Christina Solis, an actress who played “Baby Doll,” a chola gang member in the movie Mi Vida Loca, was tripping out — in a good way. “I could never pull that look off,” she said of the baggy pants. “Because I’m super-short. I still love the giant hoop earrings; they will never go out.”
That same day, Manuel Basabe was hosting the Chucas y Cholas group art exhibition at his business, Mesheeka, which is a block and a half away from Chicano Park at 2113 Logan Ave.
“The bracelets were big in the 1970s era,” said Basabe. “They were a chola-feminist fashion accessory which had five rings looped together connected to the fingers.” He sells a retro version for $10, and it comes with 6-8 bands.
He continued, “These women from our Chicano past were very strong and politicized, and they were a subject of oppression not only from their own culture, which has a Catholic misogynistic background but also from the white society who wants all immigrants to assimilate appropriately. They went against both cultures, by the pachuca look and then later the chola look.”
His gallery put up over fifty photos and original art, depicting pachucas from the 1940s to the cholas from the baby-boomer and Generation X sets.
Amaro, 35, who I spoke to at the beginning, was at the gallery. His sisters were cholas from Ventura. “A chola could be a sister or a girlfriend of a homeboy,” he said. “And in my eyes, they are tough but still feminine.”
One common chola outfit seen this day was a cropped and tightly fitted tee accompanied by baggy pants that were “cinched or baby-cuffed” on the bottom of the pant leg so they wouldn’t touch the ground when strolling in sneakers or corduroy slip-on shoes.
Many chola-style-clad women from the Chicano Park festivities came through the exhibition. Still, Basabe said it’s different because today you can’t tell who an original chola is “because it’s a fashion statement now, and less of a deeper culture with roots. It’s been blurred and is now called cultural appropriation. We wanted to educate and bring awareness to these women and say, ‘Hey, it’s ok to love this look and makeup, but you gotta know where it came from.’”
Martha Arechiaga, 54, was from the Latin Angels in 1977, she said, “We had the white shadow around our eyes to give them pop, and we wore Redliners, Hush Puppies, and Wino shoes.”
Basabe explained that there were various types of cholas: gang members, college student activists, lowriders, and ones that gave back. “There was a lot of fighting in the 1970s, but the Latin Angels wanted to bring unity down to south San Diego,” he said.

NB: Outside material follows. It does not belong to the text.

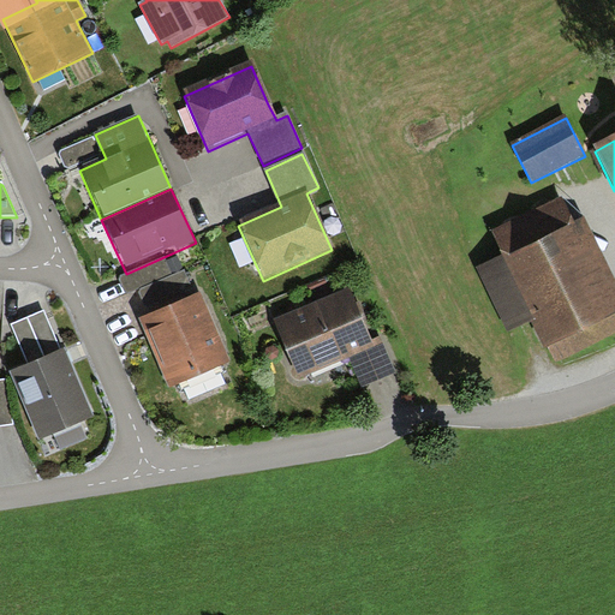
[(562,201),(494,234),(507,258),(484,270),(513,330),(533,321),(554,363),(614,332),(614,287),(584,225),(575,228),(562,201)]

An original The Star-News newspaper was on display at the exhibition. It featured the Montgomery High School-based Latin Angels in 1978 and described their “not your stereotype girls’ club” chola lifestyle, which encompassed car washes (to help buy their T-shirts), homeless outreach, and teenagers just being teenagers. Its headline read, “Latin Angels: Goal to unite Mexican-American youth.”
The evolution of the chola hairstyle was apparent in the gallery photos. The pompadour was popular in the pachuca days, and then the feathered look in the 1970s-1980s. Then there was the 90s style: “‘copote,’ which is, until this day, our little trade secret,” said Yolanda “La Grizzly” Castro, from Otay. We used a lot of hairspray back then.”

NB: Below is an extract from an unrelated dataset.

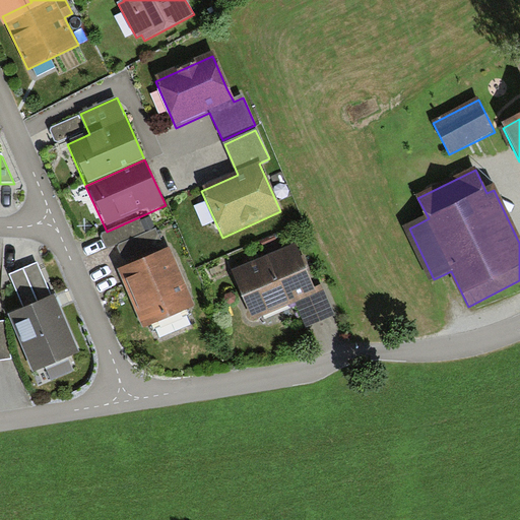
[(106,250),(145,233),(139,217),(100,235),(106,250)]
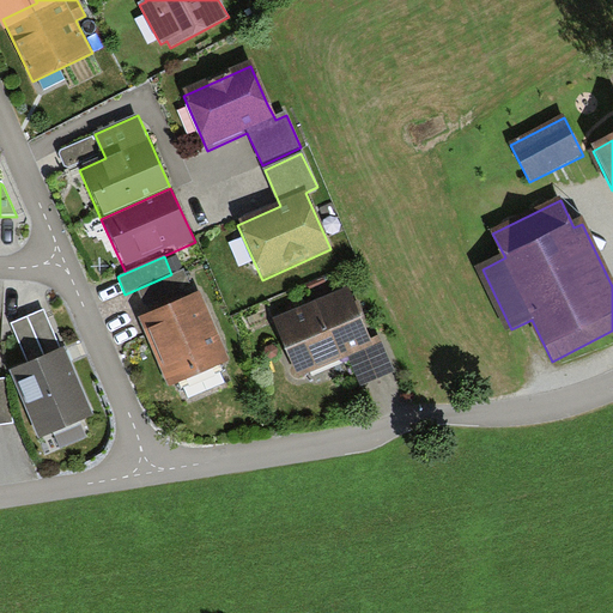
[(147,316),(139,320),(169,387),(226,362),(199,298),(194,299),(182,272),(137,292),(147,316)]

Castro said that her generation was the most masculine of the cholas and perhaps the last. “The internet” was one of the leading causes for the decline of the chola lifestyle. “We all moved on, went to school, and started families.”
In 2000, the chola presence dwindled, making way for the wannabe cholas. Basabe said, “Gwen Stefani from No Doubt has always been under fire for appropriating the chola look. Some of these women are no longer here with us. Many lived difficult lives in gang fighting, and some were locked up … but that is not what this is about. We are here to uplift others who lived in a similar lifestyle and show that there is a way out.”
Some of the women depicted in the photos requested anonymity, because some work for the county of San Diego and others in law enforcement, and they were gang-member cholas from the 1970s and 1980s.
But others were proud of who they were and what they had become. Castro is a veterinary technician, Arechiaga works with the San Diego Unified School District, and Solis continues to do community outreach with her co-stars in the Mi Vida Loca movie.
Basabe concluded, “We wanted to pay tribute to these strong women who have been through so much and have set huge standards not only for how a strong Chicana woman should be, but also for fashion.”
Published in the San Diego Reader magazine on April 29, 2017.